▶ _EXERCISE INSTRUCTIONS_
Please answer these questions using the loader restoration thread.
(a) How long did the sandblasting, sheet metal work, painting and reassembly of the 1972 CAT 950 take?
(b) What year did S-205's wife guess the 950 was?
(c) How many 966C loaders were bought new in the single 1980 order?
TEXT EXCERPT below:
# Old CAT loader makeover



## Masssnowfighter (Sep 22, 2012)

Just finished up a cosmetic restoration on my 1972 CAT 950. It had about 8 layers of paint that was covering up a lot of rust. After about a week and half of sandblasting, sheet metal work, painting and putting back together it looks like it just rolled out of the factory.


----------



## Ne1 (Jan 15, 2007)

Looking good!


----------



## Masssnowfighter (Sep 22, 2012)

here are a few more pics


----------



## Ne1 (Jan 15, 2007)

You have a snow pusher for that?


----------



## CityGuy (Dec 19, 2008)

Nice looking machine!


----------



## Masssnowfighter (Sep 22, 2012)

here's its big brother 1977 CAT 966c. I just finished this before I started on the 950. It was a much easier project, it had very little rust and it only took 3 days start to finish.


----------



## Masssnowfighter (Sep 22, 2012)

Before and after


----------



## S-205 (Feb 27, 2009)

Awesome work! Showed my wife and asked her what year she thought the 950 was, she guessed a '94 so I guess you did a good job


----------



## Masssnowfighter (Sep 22, 2012)

S-205;2059092 said:


> Awesome work! Showed my wife and asked her what year she thought the 950 was, she guessed a '94 so I guess you did a good job


That's funny, she is smarter then most people at least. I have had quite few average joe (not heavy equipment savvy) people think that they where like 2015 new.


----------



## FredG (Oct 15, 2012)

Both fine looking machines. Its nice to recondition them then go for a newer one. I thought I had a operator hired till he called my 1990 dresser 530 a relic. LoL I don't think he's got a job with me.


----------



## B80MACK (Nov 14, 2015)

Great looking machines. I was the mechanic for a town for 30 years and we had a 1974 Cat 930 loader. Caterpillar and Mack are the best company's to get parts from for older vehicles. Good luck with them and I hope you get enough snow to keep them busy.


----------



## CAT 245ME (Sep 10, 2006)

At work we have a 1969 CAT 950 & 1980 966C, both loaders were purchased new by my employer and are only used for shoulder spreading after paving. They have never been used in snow. Pretty good shape.

The 966C was one of 30 966C's that was purchased new in one single order in 1980. When they were delivered, they were all parked side by side in a long row in the shop yard. True story.


----------



## CAT 245ME (Sep 10, 2006)

FredG;2059173 said:


> Both fine looking machines. Its nice to recondition them then go for a newer one. I thought I had a operator hired till he called my 1990 dresser 530 a relic. LoL I don't think he's got a job with me.


That's interesting, A company near me completely restored a mid 80's Dresser 550. It is just like it came out of the factory, a lot of time went into it and it was put to work in a small quarry after it was completed.


----------



## grandview (Oct 9, 2005)

Should of put some spinners on it


----------



## Masssnowfighter (Sep 22, 2012)
End of TEXT EXCERPT.
EXTRACTED DATA below:
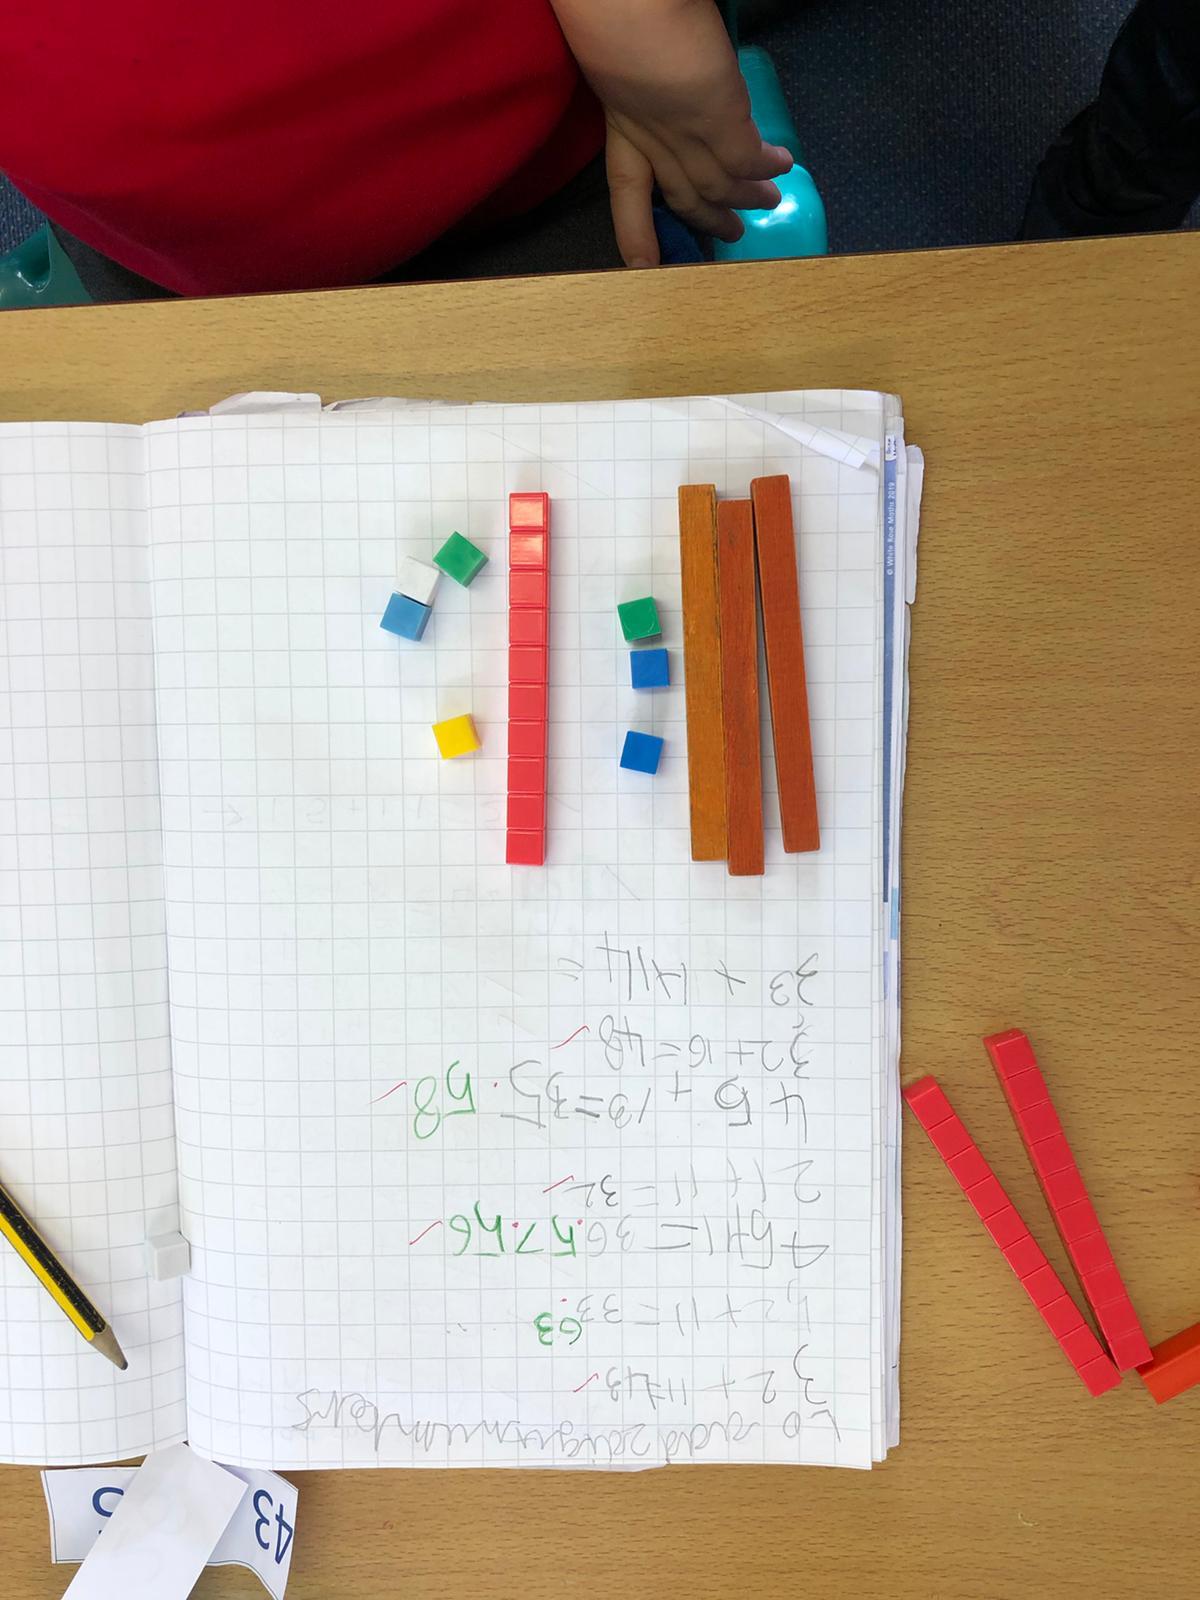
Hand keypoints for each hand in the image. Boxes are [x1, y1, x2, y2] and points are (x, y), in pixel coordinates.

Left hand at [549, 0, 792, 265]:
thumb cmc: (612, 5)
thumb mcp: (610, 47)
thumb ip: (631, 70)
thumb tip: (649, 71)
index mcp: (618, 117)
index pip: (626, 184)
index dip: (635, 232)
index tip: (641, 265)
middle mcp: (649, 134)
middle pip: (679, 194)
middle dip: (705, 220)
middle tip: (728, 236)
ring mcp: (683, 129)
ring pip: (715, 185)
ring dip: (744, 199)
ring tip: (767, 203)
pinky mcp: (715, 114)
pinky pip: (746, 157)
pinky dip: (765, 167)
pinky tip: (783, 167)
End of EXTRACTED DATA.
EXTRACTED DATA below:
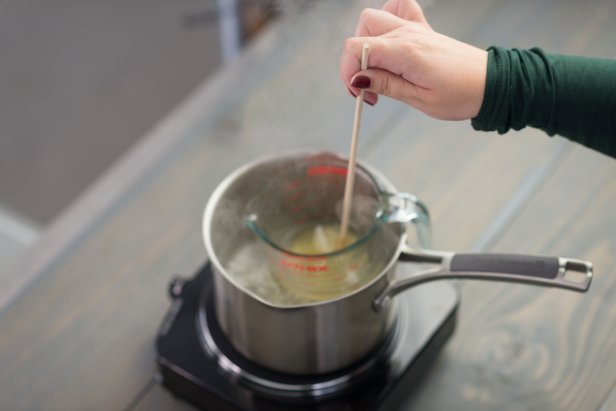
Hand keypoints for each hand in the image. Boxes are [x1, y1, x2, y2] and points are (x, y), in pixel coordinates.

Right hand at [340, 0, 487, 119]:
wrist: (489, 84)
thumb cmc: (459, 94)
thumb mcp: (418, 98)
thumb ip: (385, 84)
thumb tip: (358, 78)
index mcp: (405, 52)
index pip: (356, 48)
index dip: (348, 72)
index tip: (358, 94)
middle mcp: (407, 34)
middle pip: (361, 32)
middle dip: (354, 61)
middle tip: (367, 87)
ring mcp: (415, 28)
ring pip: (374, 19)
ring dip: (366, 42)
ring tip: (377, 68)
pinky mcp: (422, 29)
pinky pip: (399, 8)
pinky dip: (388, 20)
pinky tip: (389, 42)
End of EXTRACTED DATA.
▶ _WRITTEN ANSWER_
(a) About a week and a half.
(b) '94.
(c) 30.